In planning this article, I recalled an operational near miss with my fatigue as the cause. In the 1980s I worked eight hour shifts. I decided to go to college, and enrolled for daytime classes. Since our day shifts were from Thursday through Tuesday, I exchanged my day shift on Thursday and worked night shift before going to class Friday. I exchanged my Monday day shift for an evening shift, and then doubled back for the Tuesday day shift. I was also a bivocational minister and often exchanged shifts in order to participate in services on Sunday morning and evening. My wife says I did not sleep much for four and one-half years. I experienced both chronic and cumulative fatigue. It took a toll physically, mentally, emotionally, and spiritually.
On one night shift, I started a delivery of gasoline to the Texaco terminal. I called Wayne Sewell and he asked me to call him at 200 barrels so he could switch tanks. It took five minutes to pump 200 barrels. During the five minutes, I fell fast asleep. The phone ringing awakened me. Fortunately Wayne was watching the product stream in the sample house and switched tanks on time. This prevented product contamination. If companies investigated incidents during those times, I would have been at fault.
Today, there is a CRM requirement that reportable pipeline accidents with controller involvement need to determine if fatigue was a contributing factor. If it is, the potential contribution of fatigue is supposed to be quantified. I am learning that some companies pay scant attention to whether or not fatigue or other human factors contribute to near misses, operating errors, or pipeline accidents. What occurs is that the investigator asks the person if he was fatigued or not. If the person says no, then fatigue is not considered. That is shortsighted since it is likely that most people working rotating shifts have some level of fatigue, particularly on night shifts.
I recommend an approach that begins with a FAID software analysis of the hours of work of the person involved in the incident. That analysis should include the past seven days of work and the shift when the accident occurred. The analysis can quantify the potential level of fatigue at the time of the incident. If the FAID fatigue level number is in the red zone, the investigator should not stop there but should ask additional questions.
Those questions could come from the “NTSB Methodology for Investigating Operator Fatigue in a Transportation Accident” or “Investigating the Possible Contributions of Fatigue to Pipeline Mishaps” white paper by Dr. James C. Miller.
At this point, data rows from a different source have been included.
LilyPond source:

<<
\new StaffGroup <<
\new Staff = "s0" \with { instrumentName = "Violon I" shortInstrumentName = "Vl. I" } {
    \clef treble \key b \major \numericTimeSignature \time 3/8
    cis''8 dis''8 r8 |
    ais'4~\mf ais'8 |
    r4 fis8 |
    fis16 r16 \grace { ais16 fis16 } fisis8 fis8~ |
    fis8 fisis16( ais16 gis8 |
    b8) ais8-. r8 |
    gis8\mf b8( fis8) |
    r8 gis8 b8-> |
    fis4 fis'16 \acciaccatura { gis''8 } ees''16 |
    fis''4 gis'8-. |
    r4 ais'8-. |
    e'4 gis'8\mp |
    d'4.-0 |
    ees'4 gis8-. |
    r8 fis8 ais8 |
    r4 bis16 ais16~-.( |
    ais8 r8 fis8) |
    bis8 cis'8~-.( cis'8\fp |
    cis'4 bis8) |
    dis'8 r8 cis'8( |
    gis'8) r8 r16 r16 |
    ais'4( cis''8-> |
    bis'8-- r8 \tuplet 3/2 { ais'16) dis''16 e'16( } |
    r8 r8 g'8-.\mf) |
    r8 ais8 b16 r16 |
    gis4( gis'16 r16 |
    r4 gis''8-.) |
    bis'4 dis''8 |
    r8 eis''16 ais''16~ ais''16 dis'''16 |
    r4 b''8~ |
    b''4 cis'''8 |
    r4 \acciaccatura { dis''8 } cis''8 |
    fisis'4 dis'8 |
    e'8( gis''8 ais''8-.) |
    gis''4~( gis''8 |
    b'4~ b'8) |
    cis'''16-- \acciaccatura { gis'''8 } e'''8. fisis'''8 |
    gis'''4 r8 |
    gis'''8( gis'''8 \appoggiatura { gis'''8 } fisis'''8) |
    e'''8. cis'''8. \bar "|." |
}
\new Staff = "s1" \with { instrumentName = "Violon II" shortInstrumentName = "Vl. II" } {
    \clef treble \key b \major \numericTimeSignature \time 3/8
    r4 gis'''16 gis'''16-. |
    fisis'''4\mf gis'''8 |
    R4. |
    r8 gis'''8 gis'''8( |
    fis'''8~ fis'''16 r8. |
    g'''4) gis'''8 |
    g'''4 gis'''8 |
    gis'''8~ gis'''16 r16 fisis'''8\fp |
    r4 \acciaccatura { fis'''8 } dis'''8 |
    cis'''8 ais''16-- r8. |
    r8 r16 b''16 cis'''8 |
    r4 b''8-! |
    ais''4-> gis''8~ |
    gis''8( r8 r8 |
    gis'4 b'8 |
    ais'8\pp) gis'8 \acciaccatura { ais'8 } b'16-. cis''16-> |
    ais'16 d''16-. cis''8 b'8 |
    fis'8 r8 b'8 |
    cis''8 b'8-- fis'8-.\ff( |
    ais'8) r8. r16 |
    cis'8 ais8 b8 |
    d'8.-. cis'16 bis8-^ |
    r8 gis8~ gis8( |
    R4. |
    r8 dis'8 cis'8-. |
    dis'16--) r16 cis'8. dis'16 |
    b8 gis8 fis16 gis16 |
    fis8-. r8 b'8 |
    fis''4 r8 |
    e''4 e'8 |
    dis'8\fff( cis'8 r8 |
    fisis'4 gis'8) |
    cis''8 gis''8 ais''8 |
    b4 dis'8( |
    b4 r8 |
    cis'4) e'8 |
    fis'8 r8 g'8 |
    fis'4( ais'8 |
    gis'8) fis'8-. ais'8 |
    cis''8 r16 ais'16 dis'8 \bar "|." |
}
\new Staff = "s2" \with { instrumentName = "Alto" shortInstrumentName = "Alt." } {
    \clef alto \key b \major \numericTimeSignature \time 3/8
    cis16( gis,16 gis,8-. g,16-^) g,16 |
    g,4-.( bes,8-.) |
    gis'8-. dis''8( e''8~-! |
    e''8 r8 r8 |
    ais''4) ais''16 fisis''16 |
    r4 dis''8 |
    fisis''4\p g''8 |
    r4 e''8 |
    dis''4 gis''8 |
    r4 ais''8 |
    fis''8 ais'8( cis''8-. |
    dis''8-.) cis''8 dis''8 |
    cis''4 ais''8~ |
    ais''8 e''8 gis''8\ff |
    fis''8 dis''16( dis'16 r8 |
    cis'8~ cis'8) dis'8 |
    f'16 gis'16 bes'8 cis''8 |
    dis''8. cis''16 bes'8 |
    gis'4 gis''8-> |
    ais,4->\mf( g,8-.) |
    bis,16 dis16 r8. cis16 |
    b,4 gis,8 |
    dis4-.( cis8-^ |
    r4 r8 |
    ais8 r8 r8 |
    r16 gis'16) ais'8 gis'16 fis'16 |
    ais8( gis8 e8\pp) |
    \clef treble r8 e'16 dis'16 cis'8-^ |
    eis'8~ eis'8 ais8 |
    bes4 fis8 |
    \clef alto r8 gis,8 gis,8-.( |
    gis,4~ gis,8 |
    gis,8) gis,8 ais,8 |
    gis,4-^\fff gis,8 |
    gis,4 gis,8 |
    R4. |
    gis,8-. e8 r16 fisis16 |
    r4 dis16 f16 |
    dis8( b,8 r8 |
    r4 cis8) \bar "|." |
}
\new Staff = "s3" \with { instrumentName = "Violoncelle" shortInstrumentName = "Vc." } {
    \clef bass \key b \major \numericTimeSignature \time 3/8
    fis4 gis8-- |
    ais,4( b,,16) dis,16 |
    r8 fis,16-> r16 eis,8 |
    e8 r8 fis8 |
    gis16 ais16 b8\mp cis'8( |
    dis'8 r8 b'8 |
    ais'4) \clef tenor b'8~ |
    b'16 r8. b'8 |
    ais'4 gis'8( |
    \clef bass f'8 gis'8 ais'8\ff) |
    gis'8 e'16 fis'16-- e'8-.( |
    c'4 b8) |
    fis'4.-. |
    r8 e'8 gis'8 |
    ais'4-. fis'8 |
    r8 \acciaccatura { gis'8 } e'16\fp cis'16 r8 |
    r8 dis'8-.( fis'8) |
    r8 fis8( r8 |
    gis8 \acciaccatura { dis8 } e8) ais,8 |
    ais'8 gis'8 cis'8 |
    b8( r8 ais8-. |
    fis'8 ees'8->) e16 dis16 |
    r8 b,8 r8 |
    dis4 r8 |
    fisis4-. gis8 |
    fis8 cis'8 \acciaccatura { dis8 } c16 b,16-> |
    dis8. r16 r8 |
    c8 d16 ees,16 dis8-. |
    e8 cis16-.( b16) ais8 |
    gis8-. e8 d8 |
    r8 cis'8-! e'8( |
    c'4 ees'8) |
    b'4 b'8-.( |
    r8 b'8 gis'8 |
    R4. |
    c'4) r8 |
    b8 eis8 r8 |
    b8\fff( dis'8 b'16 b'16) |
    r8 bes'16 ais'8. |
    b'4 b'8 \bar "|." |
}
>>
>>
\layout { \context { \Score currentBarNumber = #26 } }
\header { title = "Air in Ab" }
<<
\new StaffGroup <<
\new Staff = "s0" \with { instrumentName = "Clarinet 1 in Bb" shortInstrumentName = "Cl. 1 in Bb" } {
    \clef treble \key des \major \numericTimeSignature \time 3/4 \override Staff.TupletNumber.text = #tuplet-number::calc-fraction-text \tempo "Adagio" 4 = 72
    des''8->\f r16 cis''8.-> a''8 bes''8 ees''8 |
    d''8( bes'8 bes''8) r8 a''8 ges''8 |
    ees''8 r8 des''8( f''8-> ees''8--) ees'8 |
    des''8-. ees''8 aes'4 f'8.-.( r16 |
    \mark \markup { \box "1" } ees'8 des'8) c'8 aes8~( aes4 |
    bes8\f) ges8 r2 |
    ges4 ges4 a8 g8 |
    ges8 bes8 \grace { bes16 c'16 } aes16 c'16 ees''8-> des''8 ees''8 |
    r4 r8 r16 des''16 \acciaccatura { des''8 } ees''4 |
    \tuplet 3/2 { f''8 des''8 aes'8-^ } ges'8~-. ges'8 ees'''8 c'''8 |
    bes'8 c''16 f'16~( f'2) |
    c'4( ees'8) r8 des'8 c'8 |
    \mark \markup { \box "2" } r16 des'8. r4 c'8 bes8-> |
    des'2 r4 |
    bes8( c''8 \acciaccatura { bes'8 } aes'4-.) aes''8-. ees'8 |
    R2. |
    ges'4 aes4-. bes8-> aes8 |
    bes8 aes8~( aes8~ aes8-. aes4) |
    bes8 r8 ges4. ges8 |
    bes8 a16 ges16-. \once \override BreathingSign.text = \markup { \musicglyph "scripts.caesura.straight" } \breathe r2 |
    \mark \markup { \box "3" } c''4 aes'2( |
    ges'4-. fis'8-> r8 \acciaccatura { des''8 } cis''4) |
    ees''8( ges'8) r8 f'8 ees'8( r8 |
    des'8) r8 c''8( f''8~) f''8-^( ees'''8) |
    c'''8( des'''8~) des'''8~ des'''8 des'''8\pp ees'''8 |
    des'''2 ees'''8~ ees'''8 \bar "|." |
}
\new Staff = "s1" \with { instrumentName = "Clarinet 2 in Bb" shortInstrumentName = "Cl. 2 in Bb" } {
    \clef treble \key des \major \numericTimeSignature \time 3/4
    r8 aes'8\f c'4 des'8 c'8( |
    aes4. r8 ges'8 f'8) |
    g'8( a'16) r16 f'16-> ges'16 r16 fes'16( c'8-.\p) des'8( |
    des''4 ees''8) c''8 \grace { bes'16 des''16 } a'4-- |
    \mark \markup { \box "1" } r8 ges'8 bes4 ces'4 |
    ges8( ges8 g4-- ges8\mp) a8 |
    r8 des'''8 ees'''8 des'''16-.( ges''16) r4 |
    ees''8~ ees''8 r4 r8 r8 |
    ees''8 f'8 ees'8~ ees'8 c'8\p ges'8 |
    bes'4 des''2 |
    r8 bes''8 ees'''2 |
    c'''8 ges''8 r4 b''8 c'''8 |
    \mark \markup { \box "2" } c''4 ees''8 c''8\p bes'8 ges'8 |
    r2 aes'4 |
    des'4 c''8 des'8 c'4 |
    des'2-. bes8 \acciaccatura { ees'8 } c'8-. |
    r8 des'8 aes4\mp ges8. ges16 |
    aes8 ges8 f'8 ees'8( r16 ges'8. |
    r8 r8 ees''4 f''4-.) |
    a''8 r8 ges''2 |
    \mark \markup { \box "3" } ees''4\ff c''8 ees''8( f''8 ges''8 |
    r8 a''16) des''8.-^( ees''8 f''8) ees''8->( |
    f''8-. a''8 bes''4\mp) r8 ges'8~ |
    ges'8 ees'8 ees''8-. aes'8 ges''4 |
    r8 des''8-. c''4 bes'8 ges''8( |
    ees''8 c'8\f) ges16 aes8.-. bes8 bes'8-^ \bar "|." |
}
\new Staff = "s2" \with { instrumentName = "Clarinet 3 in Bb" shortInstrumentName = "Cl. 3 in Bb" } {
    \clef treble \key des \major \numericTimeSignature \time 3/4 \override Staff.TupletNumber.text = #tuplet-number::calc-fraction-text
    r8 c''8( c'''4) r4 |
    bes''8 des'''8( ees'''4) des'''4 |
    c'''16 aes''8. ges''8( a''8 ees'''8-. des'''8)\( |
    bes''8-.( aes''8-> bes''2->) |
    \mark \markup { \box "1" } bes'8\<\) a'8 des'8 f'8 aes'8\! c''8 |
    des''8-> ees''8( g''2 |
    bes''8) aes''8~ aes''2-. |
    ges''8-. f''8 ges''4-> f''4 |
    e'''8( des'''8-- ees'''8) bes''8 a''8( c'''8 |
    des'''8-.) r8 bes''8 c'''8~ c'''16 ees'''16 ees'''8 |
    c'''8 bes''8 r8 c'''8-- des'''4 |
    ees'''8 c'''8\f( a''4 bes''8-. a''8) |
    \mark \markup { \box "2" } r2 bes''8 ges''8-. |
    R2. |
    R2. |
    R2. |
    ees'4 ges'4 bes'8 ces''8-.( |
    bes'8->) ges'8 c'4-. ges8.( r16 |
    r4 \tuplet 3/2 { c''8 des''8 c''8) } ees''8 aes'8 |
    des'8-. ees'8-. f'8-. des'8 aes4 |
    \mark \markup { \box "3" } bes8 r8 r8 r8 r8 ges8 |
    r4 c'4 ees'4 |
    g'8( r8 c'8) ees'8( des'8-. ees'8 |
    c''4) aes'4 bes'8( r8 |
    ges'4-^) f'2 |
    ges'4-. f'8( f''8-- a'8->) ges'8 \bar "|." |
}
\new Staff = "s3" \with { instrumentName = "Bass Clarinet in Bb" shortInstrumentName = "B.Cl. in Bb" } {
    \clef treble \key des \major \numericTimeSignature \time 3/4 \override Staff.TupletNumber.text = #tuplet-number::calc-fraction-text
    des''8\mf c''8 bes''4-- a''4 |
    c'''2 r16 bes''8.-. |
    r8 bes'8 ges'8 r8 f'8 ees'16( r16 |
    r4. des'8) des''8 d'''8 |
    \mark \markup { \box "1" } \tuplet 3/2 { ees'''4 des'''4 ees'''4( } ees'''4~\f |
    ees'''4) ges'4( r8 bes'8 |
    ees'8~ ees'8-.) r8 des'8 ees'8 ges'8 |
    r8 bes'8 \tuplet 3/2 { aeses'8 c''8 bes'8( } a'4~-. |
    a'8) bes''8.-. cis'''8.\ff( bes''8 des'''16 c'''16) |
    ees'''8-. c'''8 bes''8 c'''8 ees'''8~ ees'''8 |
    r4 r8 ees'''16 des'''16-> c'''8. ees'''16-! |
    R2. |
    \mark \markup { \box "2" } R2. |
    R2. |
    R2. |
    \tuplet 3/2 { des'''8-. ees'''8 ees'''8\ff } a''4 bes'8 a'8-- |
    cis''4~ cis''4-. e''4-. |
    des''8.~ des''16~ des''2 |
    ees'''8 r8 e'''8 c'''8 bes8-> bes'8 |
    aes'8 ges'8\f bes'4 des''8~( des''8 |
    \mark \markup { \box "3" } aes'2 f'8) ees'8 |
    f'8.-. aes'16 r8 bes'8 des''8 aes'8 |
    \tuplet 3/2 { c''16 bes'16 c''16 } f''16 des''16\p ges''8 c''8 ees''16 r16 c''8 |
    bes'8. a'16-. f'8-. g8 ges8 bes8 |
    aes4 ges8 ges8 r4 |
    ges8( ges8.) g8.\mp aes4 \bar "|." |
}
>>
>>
In the CRM programs we develop, we include the questions from the NTSB method in the Fatigue Risk Management Systems and develop a “Fatigue Incident Analysis Quantification” form that can be used in incident analysis. As you can imagine, it requires asking the person questions about recent sleep history and other factors. Those include:
We believe it is important to also analyze the contribution of other human factors to incidents. Those include stress, distractions, complacency, job pressure, lack of awareness, lack of assertiveness, and lack of communication. The effects of fatigue can combine with any or all of those factors to cause errors and accidents. It is worthwhile to analyze the causes of accidents in order to prevent future incidents. What are you doing to learn how fatigue contributes to operating incidents?